De coherencias

El flautista en su primer trabajo

Lo que unos llaman coherencia se traduce en otros como inconsciencia, y así no hay manera.

Sánchez defiende su No rotundo con apelaciones a la coherencia y a ella se entrega con gran entusiasmo infantil, como aquellos niños de Hamelín que brincaban encantados detrás del flautista, sin saber que se dirigían directamente al olvido.

Yo soy de izquierdas, Rajoy es de derechas. Yo estoy limpio como una vestal en Preparatoria de Ingreso y a mi partido le llaman los chorros del oro. Rajoy está enfangado y a su partido le llaman el castillo de Drácula, porque no hay salida sin mordida. Yo soy guapo, él es feo. Yo no he sido todavía presidente y él sí. Yo baloncesto, él ciclismo. Yo sin un pelo, él con barba.

En estas circunstancias lo coherente es un No tan grande como la catedral que construye Justo Gallego en Mejorada del Campo con elementos reciclados.

Ésos son los pilares del pensamiento de Sánchez el malo. Ojo, el bueno es Francisco Sánchez, tudense y escéptico, padre apócrifo del pienso luego existo que le arrebata Descartes por cuidarlo mal.

Si hubiesen sido coherentes Suárez, González, Carrillo y Fraga, seguramente todavía estábamos celebrando las sesiones de trabajo para redactar la Constitución. Ni siquiera se habrían convocado las primeras elecciones democráticas, porque lo coherente, señor Sánchez, sería que Suárez no permitiera la legalización del Partido Comunista; que Fraga y Carrillo solo se dirigiesen miradas de odio y que González no le descolgase el teléfono al exministro-secretario general del Movimiento, Adolfo Suárez.

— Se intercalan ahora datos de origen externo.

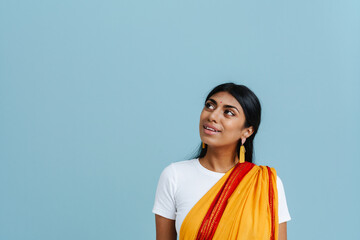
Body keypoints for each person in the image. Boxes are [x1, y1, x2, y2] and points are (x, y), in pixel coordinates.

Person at [152, 82, 291, 240]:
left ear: (247, 131)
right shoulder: (174, 176)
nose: (212, 116)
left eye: (229, 113)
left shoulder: (267, 184)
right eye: (210, 106)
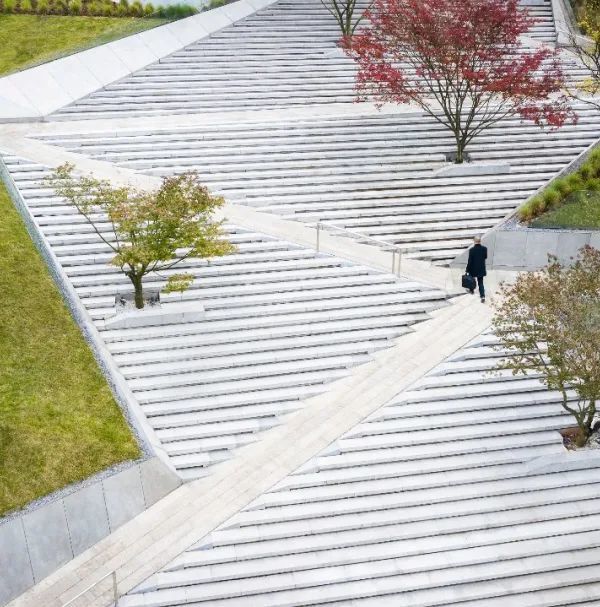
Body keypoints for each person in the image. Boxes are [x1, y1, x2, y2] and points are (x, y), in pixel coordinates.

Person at [466, 235, 487, 303]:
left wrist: (467, 269)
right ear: (480, 241)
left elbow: (470, 261)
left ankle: (471, 291)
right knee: (481, 283)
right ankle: (482, 296)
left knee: (472, 280)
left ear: (474, 241)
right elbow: (485, 257)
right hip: (481, 268)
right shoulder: (484, 248)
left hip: (473, 268)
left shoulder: (471, 250)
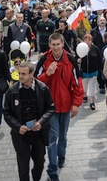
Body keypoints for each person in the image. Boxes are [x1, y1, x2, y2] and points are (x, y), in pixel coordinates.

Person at [35, 33, 84, 181]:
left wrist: (76, 103)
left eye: (58, 44)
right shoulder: (44, 59)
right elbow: (36, 82)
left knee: (63, 136)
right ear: (49, 45)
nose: (56, 47)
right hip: (50, 107)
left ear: (63, 44)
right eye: (53, 44)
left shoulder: (70, 59)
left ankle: (61, 156)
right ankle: (53, 170)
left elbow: (77, 83)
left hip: (66, 105)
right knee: (53, 137)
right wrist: (47, 74)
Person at [3, 61, 55, 181]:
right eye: (19, 73)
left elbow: (51, 108)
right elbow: (6, 112)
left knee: (39, 163)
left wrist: (41, 123)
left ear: (31, 74)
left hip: (38, 134)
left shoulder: (42, 89)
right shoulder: (12, 91)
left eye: (24, 74)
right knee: (23, 165)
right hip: (21, 135)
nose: (20, 76)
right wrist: (17, 127)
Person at [78, 34, 102, 110]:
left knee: (92, 86)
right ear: (83, 41)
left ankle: (92, 101)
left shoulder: (95, 48)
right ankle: (84, 95)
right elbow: (76, 57)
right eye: (86, 40)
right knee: (84, 87)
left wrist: (100, 69)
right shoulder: (80, 48)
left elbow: (99, 59)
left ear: (91, 41)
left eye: (89, 40)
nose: (88, 42)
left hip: (94, 71)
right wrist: (78, 60)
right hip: (84, 71)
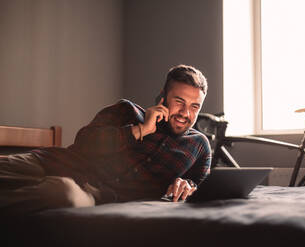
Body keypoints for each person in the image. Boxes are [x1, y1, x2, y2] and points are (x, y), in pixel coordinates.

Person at [0, 64, 211, 215]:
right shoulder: (126, 110)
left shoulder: (199, 146)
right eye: (179, 102)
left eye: (195, 107)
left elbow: (200, 185)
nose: (185, 113)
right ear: (163, 96)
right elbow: (83, 142)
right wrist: (140, 130)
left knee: (61, 193)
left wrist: (188, 185)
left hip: (90, 193)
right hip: (52, 162)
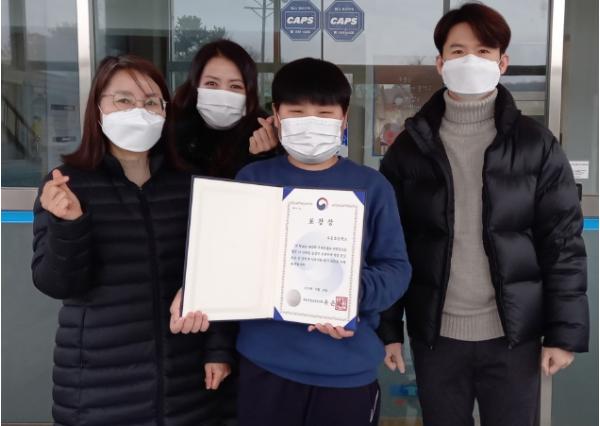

Ésa es su coherencia y su pequeñez.

Ahora bien, no hay prisa para que se pierda en el olvido de la historia y se le recuerde menos que al autor del Lazarillo de Tormes.

Un comentario a “De coherencias”

  1. Aureliano Buendía

    ¡Pobre Pedro Sánchez! Todos le riñen, mañana, tarde y noche. Presiones internas, presiones externas, un batallón mediático martilleando incesantemente con que tiene que abstenerse en la investidura de Rajoy.

    Yo todavía quiero creer en el sentido común, y pensar que terminará haciendo lo que le piden.

    Eso sí, lo hará en el último minuto del último día, cuando Rajoy haya pasado por el tostadero de la investidura fracasada, y lleve dos meses cociéndose en su propia salsa (acompañado en la marmita por Albert Rivera).

    En ese sentido, no me parece mal que Sánchez se haga de rogar. Si la posición de las piezas del juego fuera la inversa, tampoco él se iba a librar del sufrimiento.

    Todo ello, pensando en que la cosa acabará bien. Si el “no” se mantiene hasta el final y nos obliga a ir a unas terceras elecciones, es que está, simplemente, loco.